Carbon Dioxide Digital Subtraction Angiography: Everything You Need to Know and More

Automated CO2 angiography: Injection pressure and volume settings

The purpose of this work was to outline some practical rules for pressure and volume settings in automatic CO₂ injection angiographic procedures focusing on the iliac arterial system, since, in current clinical practice, each operator uses his personal experience to obtain imaging results which are not always easy to compare. A theoretical model was thus developed and then verified by a mechanical simulator of the aortoiliac vascular system, with constant and pulsatile blood flow. The conditions of forward and reverse flows have been described, both for constant and pulsatile regimens and pressures, flows, and optical images of the bubbles in glass vessels were simultaneously acquired, analyzed and compared. Our results demonstrated that "good" radiological images (adequate to patient's conditions and clinical need) are strictly related to appropriate settings of gas injection pressure and flow, in accordance with two simple operative rules. These rules prescribe that the patient's pressure, the blood flow in the vessel, and the hydraulic resistance of the gas injection line be known: the first two parameters may be estimated, while the third must be experimentally measured. By following these rules, it is possible to obtain the best results for each clinical setting, a more standardized approach and better imaging during angiographic procedures with carbon dioxide as contrast medium.

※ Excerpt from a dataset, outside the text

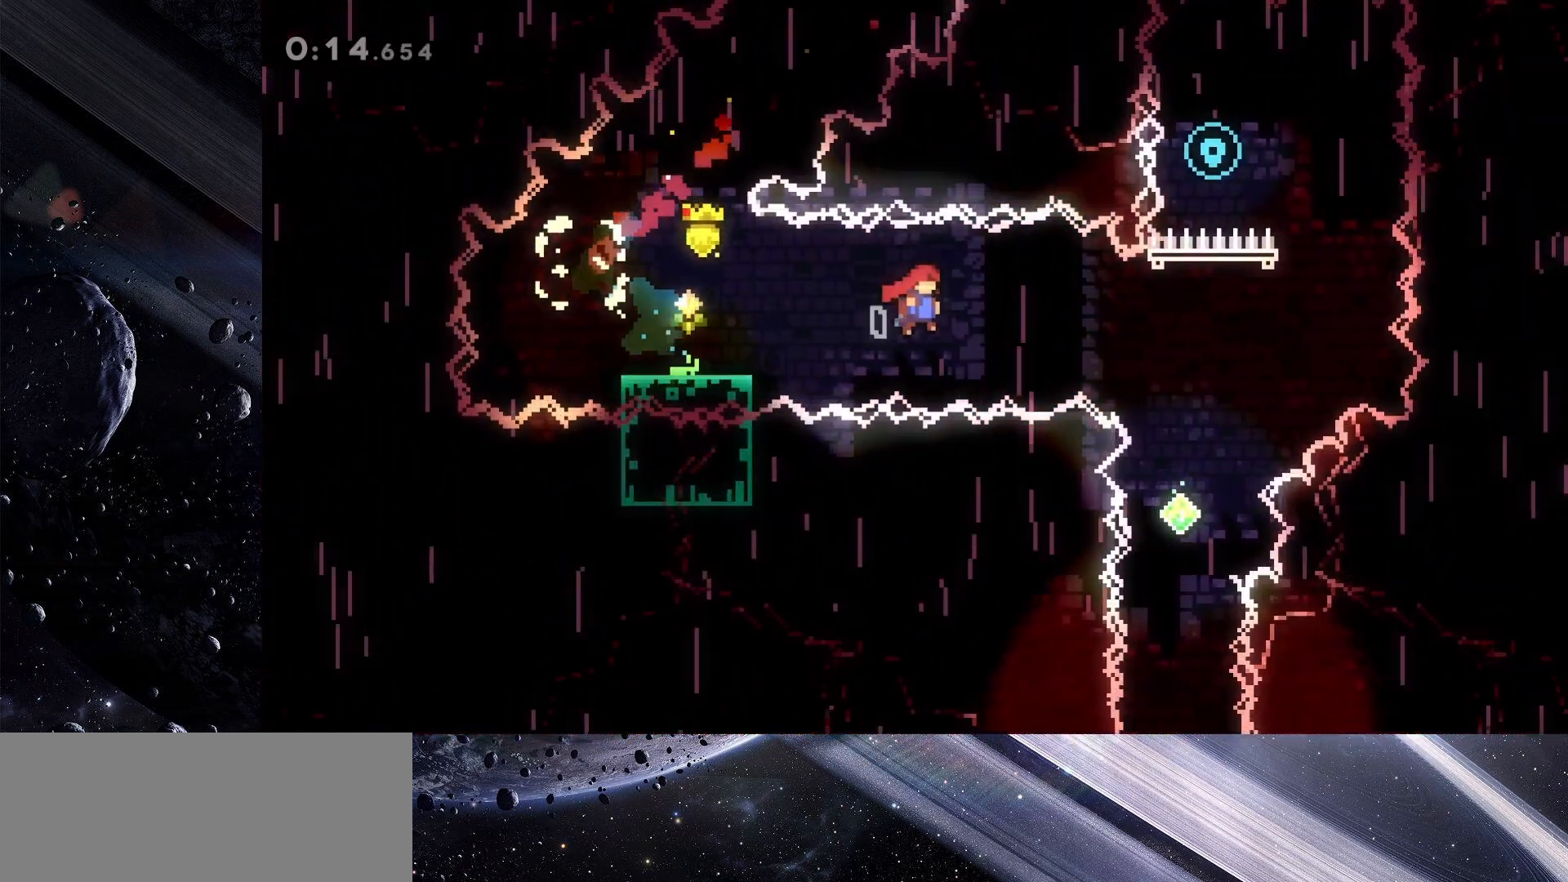
{"keys": ["jump"], "events": [[317, "dash", "down"], [317, "right", "up"], [317, "up", "down"], [500, "dash", "up"], [500, "up", "up"]]}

Physiology of Intraluminal Administration of Carbon Dioxide as a Contrast Medium

BACKGROUND

Carbon dioxide (CO2) exists in nature around us. In the middle of the 20th century, the intraluminal injection of CO2 demonstrated similar results to those of Digital Subtraction Angiography (DSA) with an iodinated contrast agent (ICA). Since then, the technology behind CO2 DSA has developed significantly.

OBJECTIVE

The aim of this study is to inform physicians about the unique properties of CO2 and its physiology after intraluminal injection.

METHODS

An extensive search for English literature on the properties of CO2 and the physiology of intraluminal administration was conducted using Pubmed.

RESULTS

There is sufficient literature on the properties of CO2 and the physiology of CO2 DSA. A review of this literature explains what happens to the human organism after the injection of CO2.

CONCLUSION

There is enough evidence that CO2 DSA is both effective, diagnostic and safe, but the properties of CO2 should be taken under consideration as complications occur, although rarely.